═════ Provided data

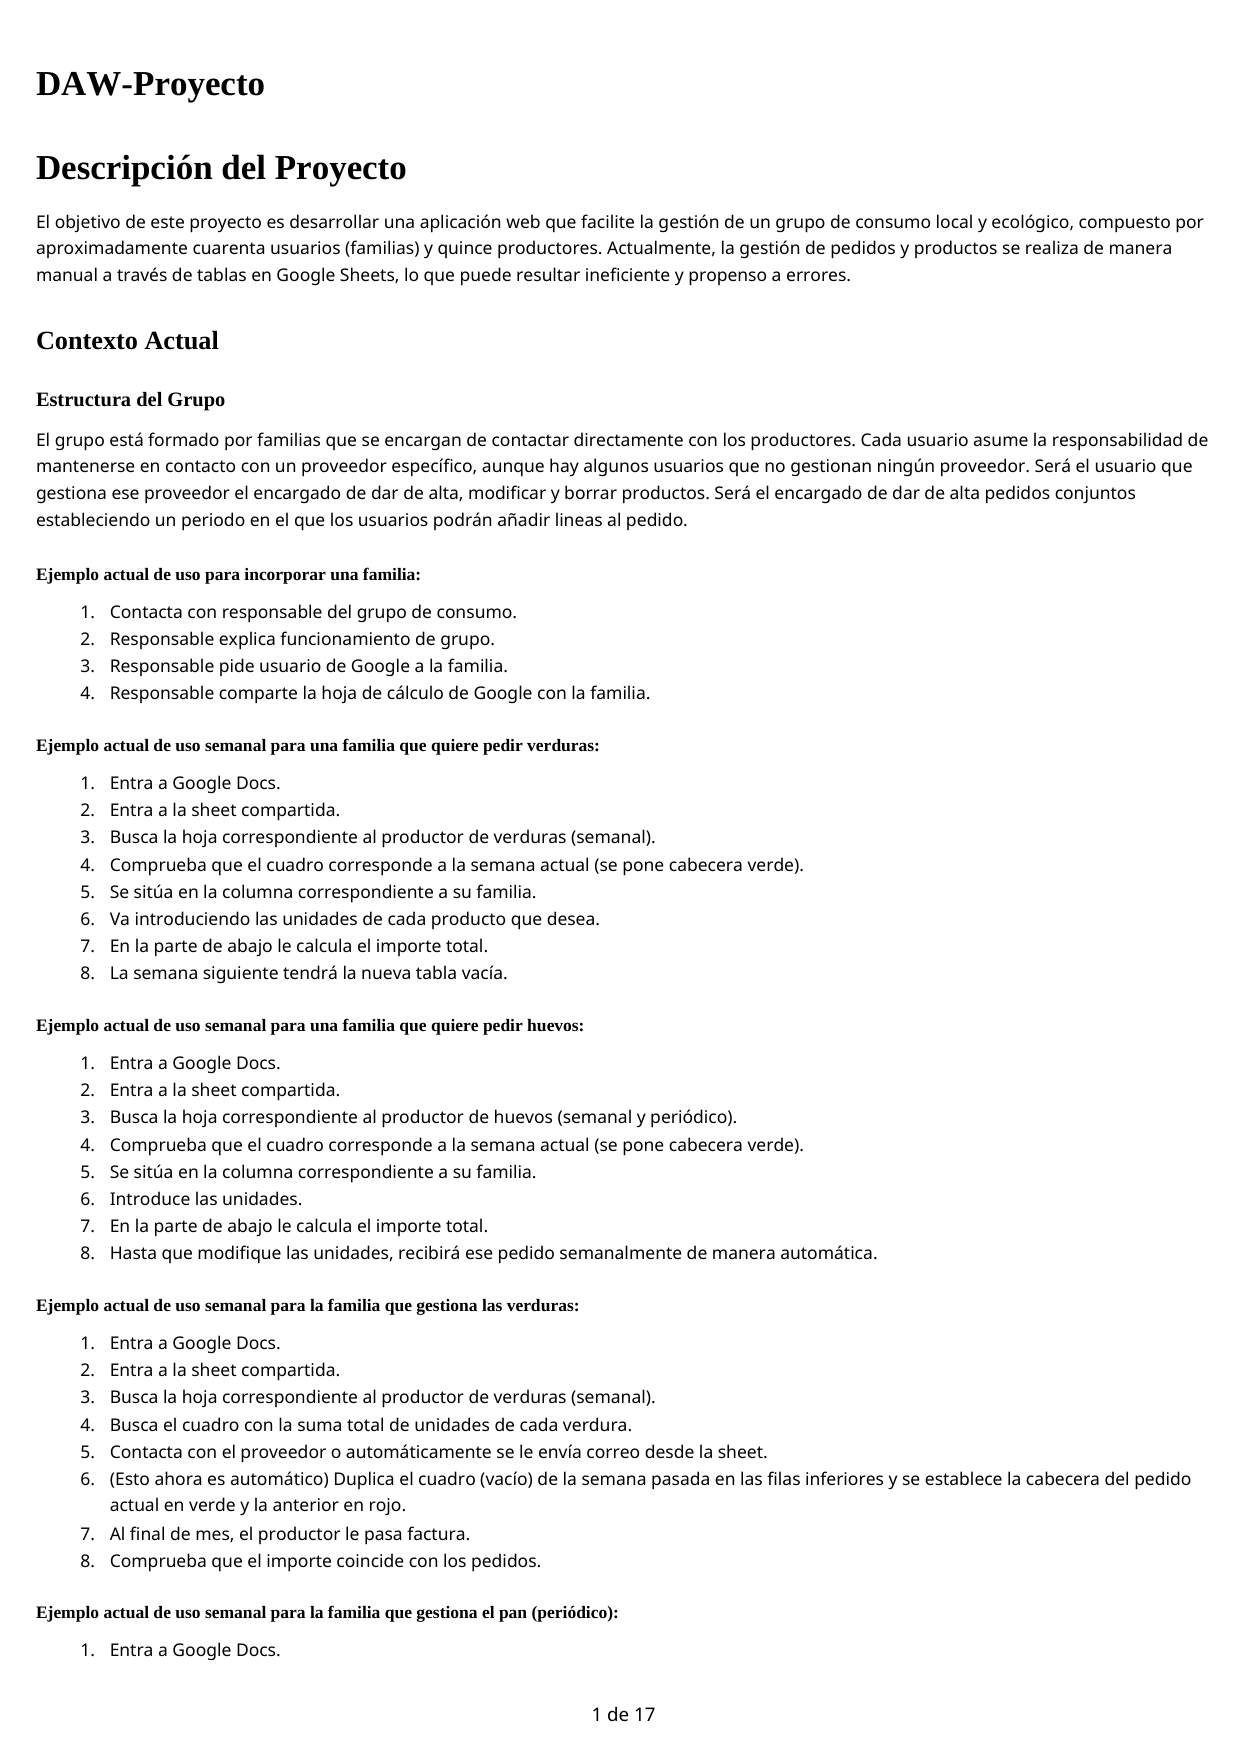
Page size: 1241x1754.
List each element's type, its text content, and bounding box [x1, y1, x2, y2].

subtitle Ejemplo actual de uso semanal para la familia que gestiona las verduras: [36, 1300, 1211, 1323]
list Hasta que modifique las unidades, recibirá ese pedido semanalmente de manera automática. [80, 1246, 1211, 1273]
list Busca la hoja correspondiente al productor de huevos (semanal y periódico). [80, 1110, 1211, 1137]
list Busca la hoja correspondiente al productor de verduras (semanal). [80, 830, 1211, 857]
subtitle DAW-Proyecto [36, 73, 1211, 119]
subtitle Contexto Actual [36, 332, 1211, 367]
list Se sitúa en la columna correspondiente a su familia. [80, 884, 1211, 912]
list (Esto ahora es automático) Duplica el cuadro (vacío) de la semana pasada en las filas inferiores y se establece la cabecera del pedido actual en verde y la anterior en rojo. [80, 1472, 1211, 1526]
list Busca el cuadro con la suma total de unidades de cada verdura. [80, 1417, 1211, 1444]
list En la parte de abajo le calcula el importe total. [80, 939, 1211, 966]
list En la parte de abajo le calcula el importe total. [80, 1219, 1211, 1246]
list Comprueba que el cuadro corresponde a la semana actual (se pone cabecera verde). [80, 857, 1211, 884]
list Entra a Google Docs. [80, 1056, 1211, 1083]
subtitle Estructura del Grupo [36, 394, 1211, 420]
list Contacta con el proveedor o automáticamente se le envía correo desde la sheet. [80, 1444, 1211, 1472]
subtitle Descripción del Proyecto [36, 156, 1211, 202]
list Responsable comparte la hoja de cálculo de Google con la familia. [80, 686, 1211, 713]
list Comprueba que el cuadro corresponde a la semana actual (se pone cabecera verde). [80, 1137, 1211, 1164]
list Entra a Google Docs. [80, 1336, 1211, 1363]
subtitle Ejemplo actual de uso para incorporar una familia: [36, 569, 1211, 592]
text El objetivo de este proyecto es desarrollar una aplicación web que facilite la gestión de un grupo de consumo local y ecológico, compuesto por aproximadamente cuarenta usuarios (familias) y quince productores. Actualmente, la gestión de pedidos y productos se realiza de manera manual a través de tablas en Google Sheets, lo que puede resultar ineficiente y propenso a errores. [36, 215, 1211, 297]
list Va introduciendo las unidades de cada producto que desea. [80, 912, 1211, 939]
list Busca la hoja correspondiente al productor de verduras (semanal). [80, 1390, 1211, 1417]
list Comprueba que el importe coincide con los pedidos. [80, 1553, 1211, 1581]
text El grupo está formado por familias que se encargan de contactar directamente con los productores. Cada usuario asume la responsabilidad de mantenerse en contacto con un proveedor específico, aunque hay algunos usuarios que no gestionan ningún proveedor. Será el usuario que gestiona ese proveedor el encargado de dar de alta, modificar y borrar productos. Será el encargado de dar de alta pedidos conjuntos estableciendo un periodo en el que los usuarios podrán añadir lineas al pedido. [36, 433, 1211, 542]
list Al final de mes, el productor le pasa factura. [80, 1526, 1211, 1553]
list Responsable pide usuario de Google a la familia. [80, 659, 1211, 686]
list Entra a la sheet compartida. [80, 1083, 1211, 1110]
list Entra a la sheet compartida. [80, 1363, 1211, 1390]
list Responsable explica funcionamiento de grupo. [80, 632, 1211, 659]
list Contacta con responsable del grupo de consumo. [80, 604, 1211, 632]
list Entra a la sheet compartida. [80, 803, 1211, 830]
list Entra a Google Docs. [80, 1643, 1211, 1670]
list Introduce las unidades. [80, 1192, 1211, 1219]
subtitle Ejemplo actual de uso semanal para una familia que quiere pedir huevos: [36, 1020, 1211, 1043]
subtitle Ejemplo actual de uso semanal para la familia que gestiona el pan (periódico): [36, 1608, 1211, 1631]
list La semana siguiente tendrá la nueva tabla vacía. [80, 966, 1211, 993]
list Se sitúa en la columna correspondiente a su familia. [80, 1164, 1211, 1192]
subtitle Ejemplo actual de uso semanal para una familia que quiere pedir verduras: [36, 740, 1211, 763]
list Entra a Google Docs. [80, 776, 1211, 803]
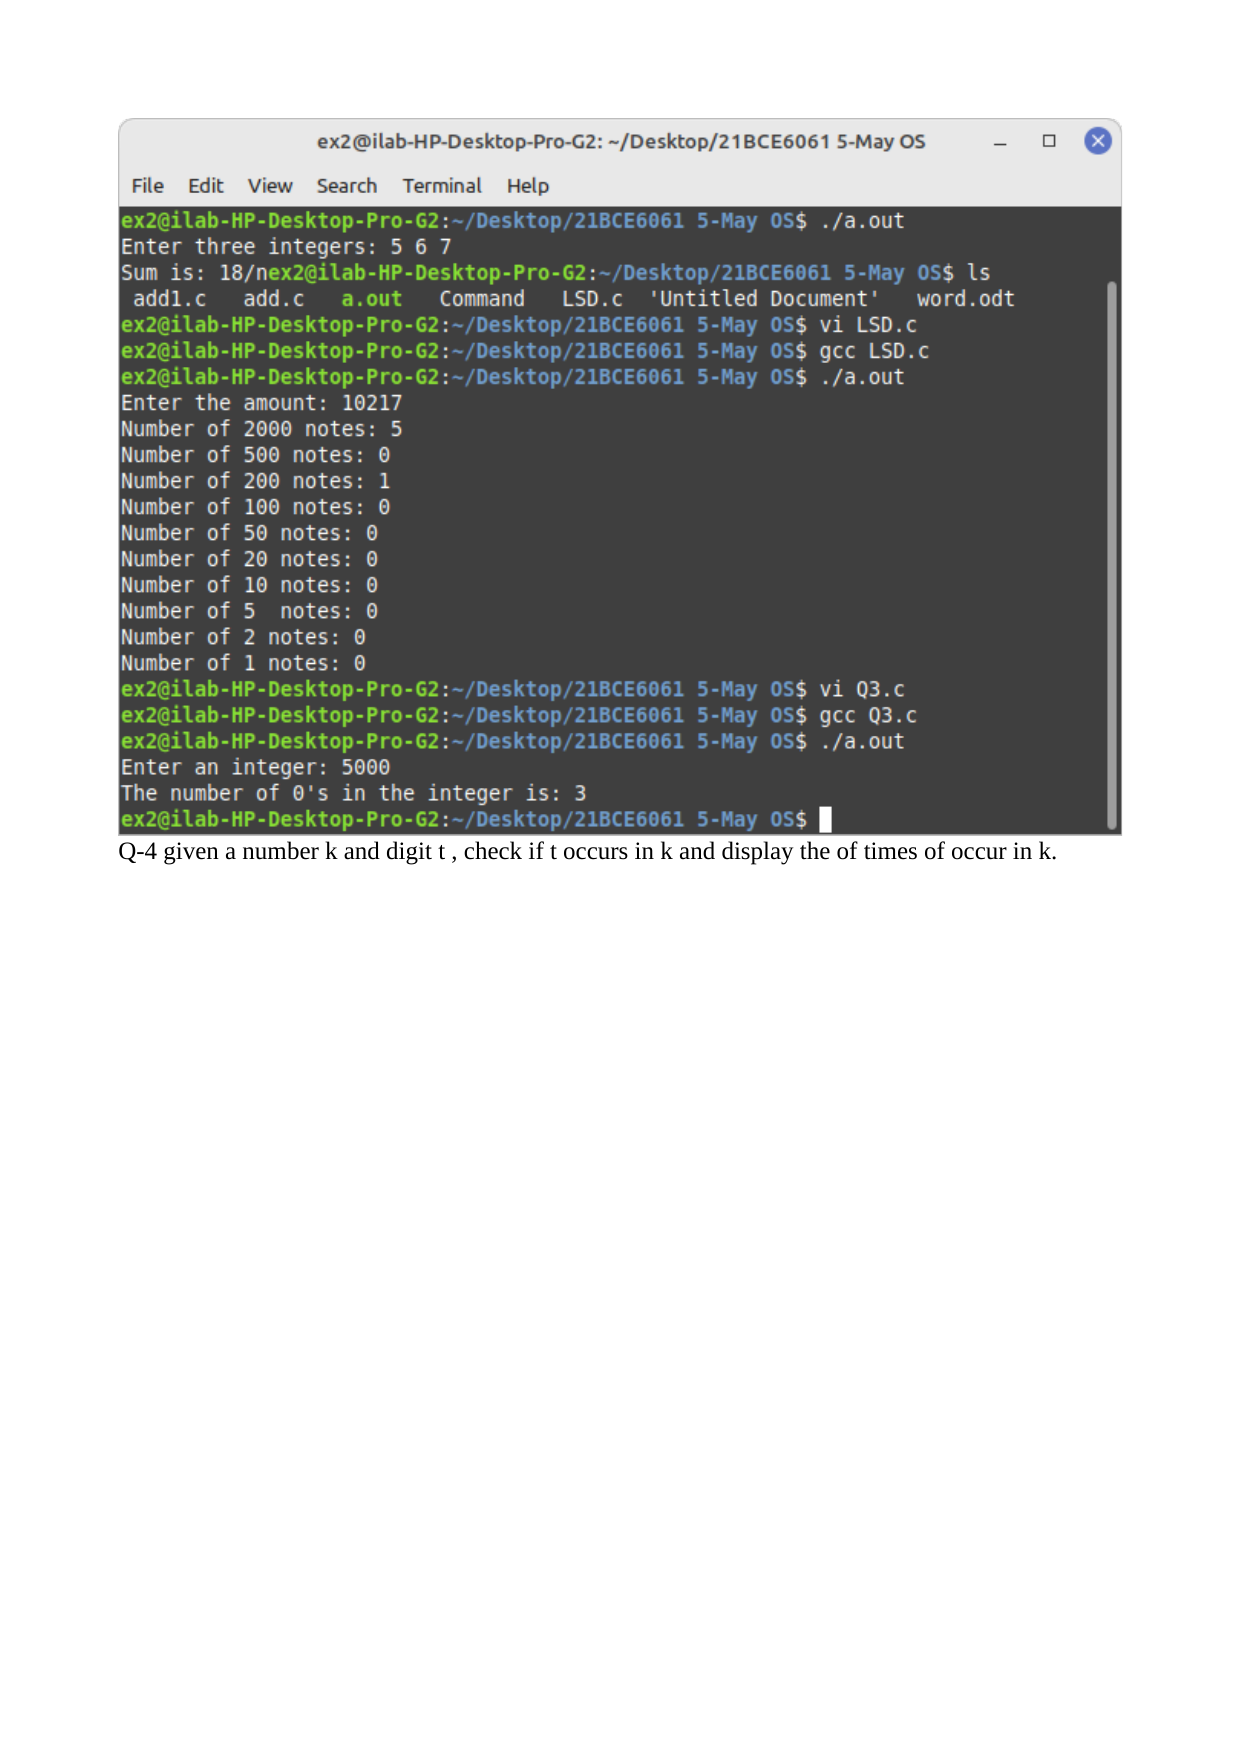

══════════

**Written instruction**
Quote the data word for word, starting at its beginning and ending with the line that contains "List each element's". Leave the pictures out of your answer.

**Solution below**
Page size: 1241x1754.
List each element's type, its text content, and bounding box [x1, y1, x2, y2].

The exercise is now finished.